Approximately one week after the Coronavirus Aid, Relief, and Economic Security Act (CARES Act) was signed into law, the Federal Communications Commission (FCC) issued a Report and Order adopting a $200 million telehealth program to support health care providers responding to the ongoing coronavirus (COVID-19) pandemic. Congress appropriated the funds as part of the CARES Act, and the FCC’s Telehealth Program will enable health care providers to purchase telecommunications services, broadband connectivity, and devices necessary for providing telehealth services.
The FCC also adopted final rules to stand up a separate Connected Care Pilot Program (Pilot Program), which will provide up to $100 million of support from the Universal Service Fund (USF). The Pilot Program will defray health care providers’ costs of providing connected care services and will help the FCC assess how the USF can be used in the long-term to support telehealth. Each of these programs are summarized below.
Telehealth Program
The Telehealth Program will immediately support health care providers responding to the COVID-19 pandemic by providing $200 million in funding for telecommunications services, information services, and devices necessary to enable the provision of telehealth services, on a temporary basis. This includes support for services and/or devices that generate and transmit patient-reported outcomes from patients to health care providers. Services can include an end-user device (e.g., a smartphone or tablet) that allows a patient to report their health condition directly to a provider, independent or in conjunction with other connected medical monitoring devices.
The FCC broadly defines “connected care services” as a subset of telehealth that “uses broadband Internet access service-enabled technologies to deliver remote medical, diagnostic, patient-centered, and treatment-related services directly to patients outside of traditional brick and mortar medical facilities—including specifically to patients at their mobile location or residence.” Examples of such services include, but are not limited to, remote patient monitoring, patient health education, store and forward services (e.g., asynchronous transfer of patient images and data for interpretation by a physician), and synchronous video consultations and visits.

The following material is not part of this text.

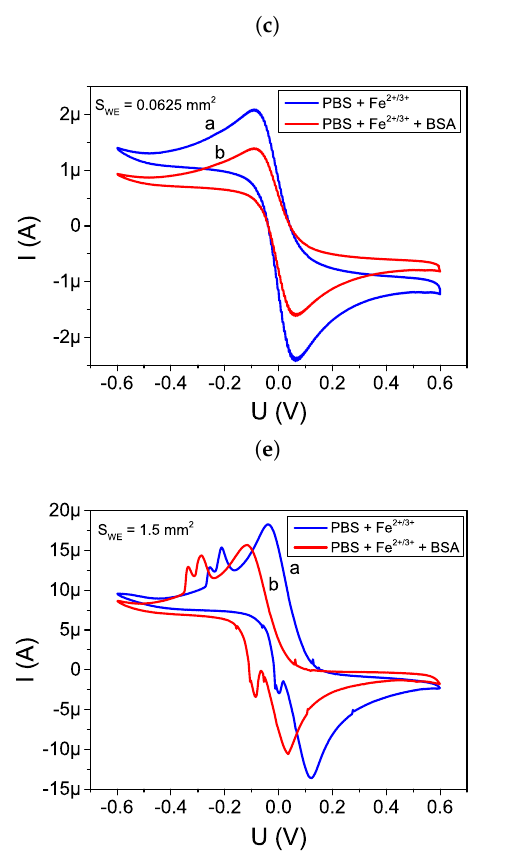
Figure 12. Cyclic voltammograms recorded in a 0.5 mM Fe 2 + /3 + + PBS solution after different step of modification, (a) bare Au WE, (b) BSA adsorption on WE electrode for sensors no ( a ) 5 ( S WE , CE = 1 mm 2 ), ( b ) 3 ( S WE , CE = 0.5 mm 2 ), ( c ) 1 ( S WE , CE = 0.0625 mm 2 ), ( d ) 6 ( S WE , CE = 1.25 mm 2 ) and ( e ) 7 ( S WE , CE = 1.5 mm 2 ).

The Telehealth Program will only fund monitoring devices (e.g., pulse-ox, BP monitoring devices), that are themselves connected, but not unconnected devices (e.g., devices that patients use at home and then share the results with their medical professional remotely).
The FCC will award support to eligible applicants based on the estimated costs of the supported services and connected devices they intend to purchase, as described in each health care provider’s respective application. To ensure as many applicants as possible receive available funding, the FCC states that it does not anticipate awarding more than $1 million to any single applicant.